Exercise brief
Reproduce each of the rows below with "bbox" swapped for "bounding box" and nothing else altered. Leave the pictures out.

Task input
Begin

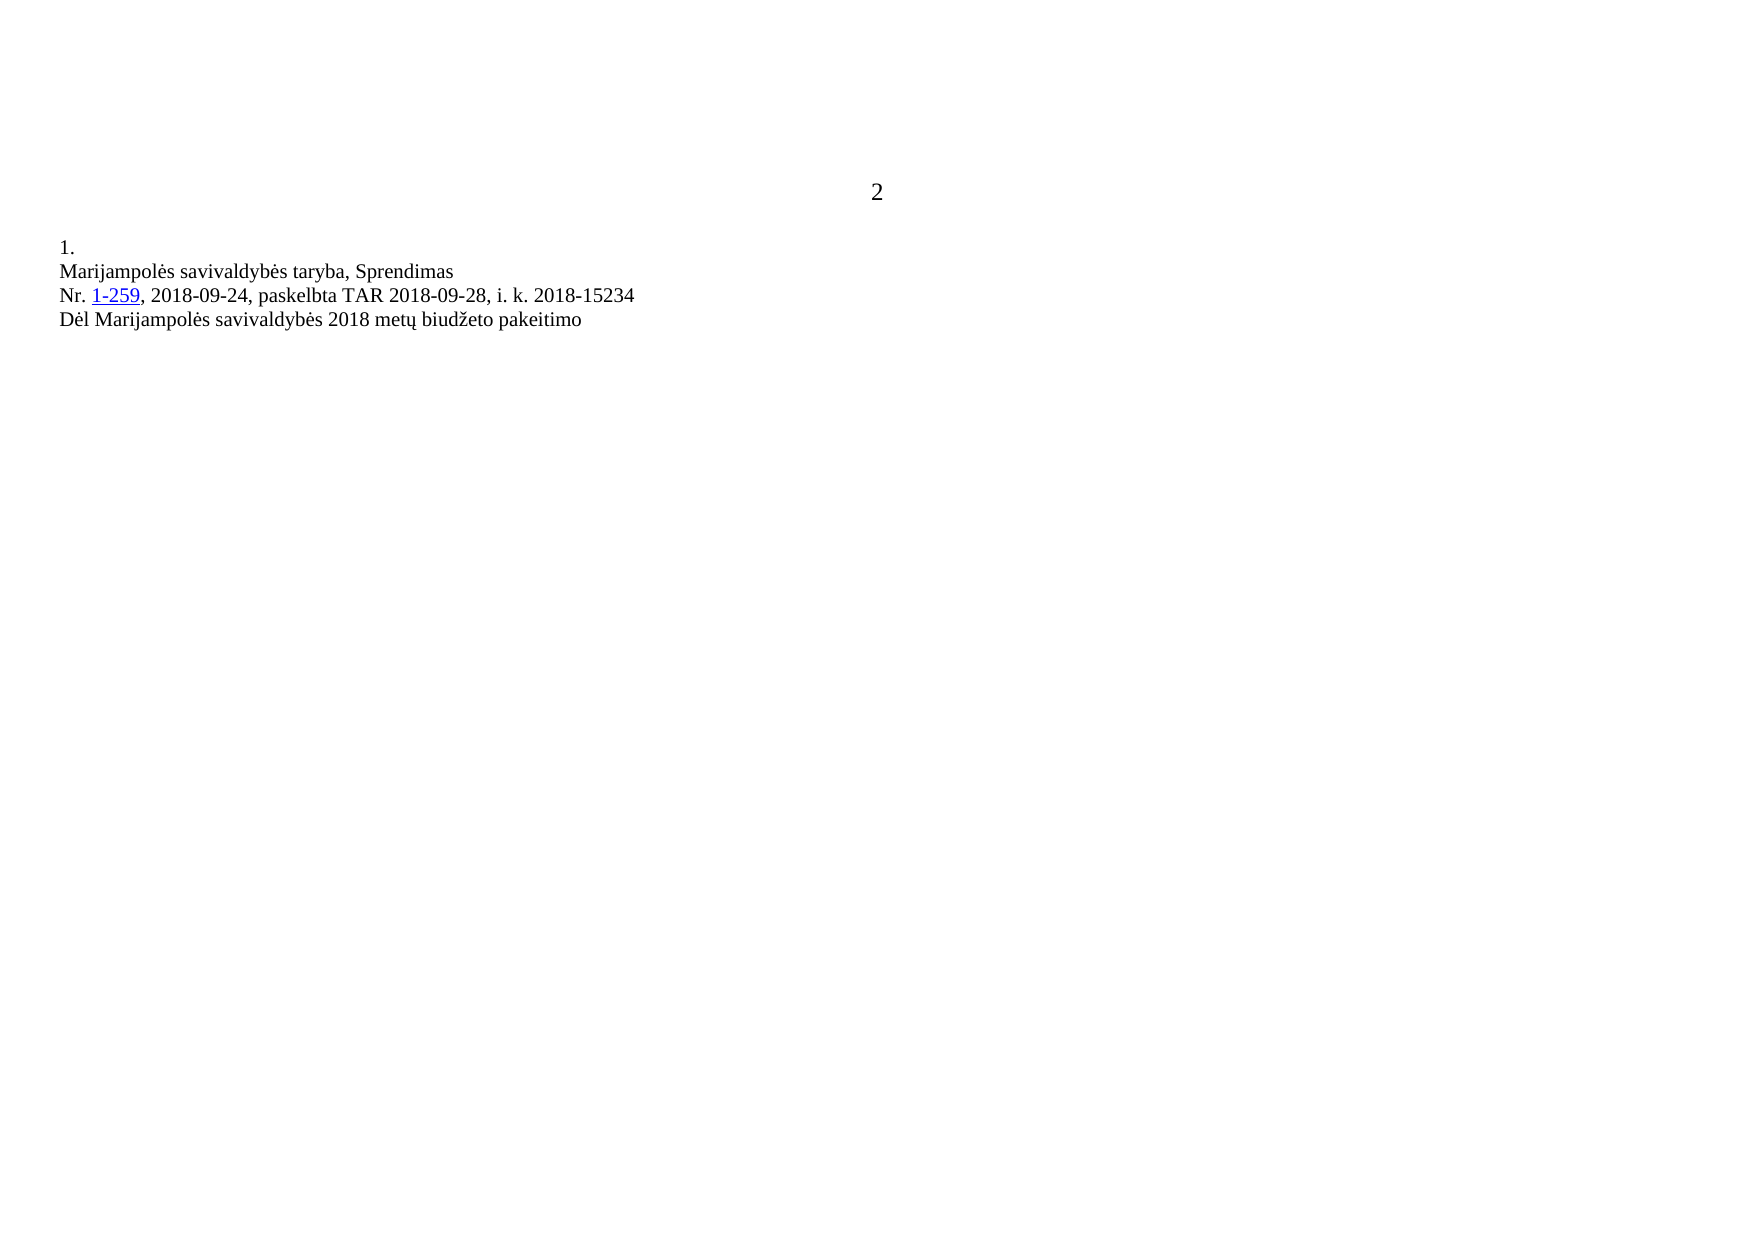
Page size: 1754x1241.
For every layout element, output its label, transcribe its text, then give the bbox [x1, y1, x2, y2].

text Nr. 1-259, 2018-09-24, paskelbta TAR 2018-09-28, i. k. 2018-15234 [59, 283, 1695, 307]
text 1. [59, 235, 1695, 259]
text Marijampolės savivaldybės taryba, Sprendimas [59, 259, 1695, 283]
text Dėl Marijampolės savivaldybės 2018 metų biudžeto pakeitimo [59, 307, 1695, 331]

End

Task response
Page size: 1754x1241.
For every layout element, output its label, transcribe its text, then give the bounding box [x1, y1, x2, y2].

text Nr. 1-259, 2018-09-24, paskelbta TAR 2018-09-28, i. k. 2018-15234 [59, 283, 1695, 307]
text 1. [59, 235, 1695, 259]
text Marijampolės savivaldybės taryba, Sprendimas [59, 259, 1695, 283]
text Dėl Marijampolės savivaldybės 2018 metų biudžeto pakeitimo [59, 307, 1695, 331]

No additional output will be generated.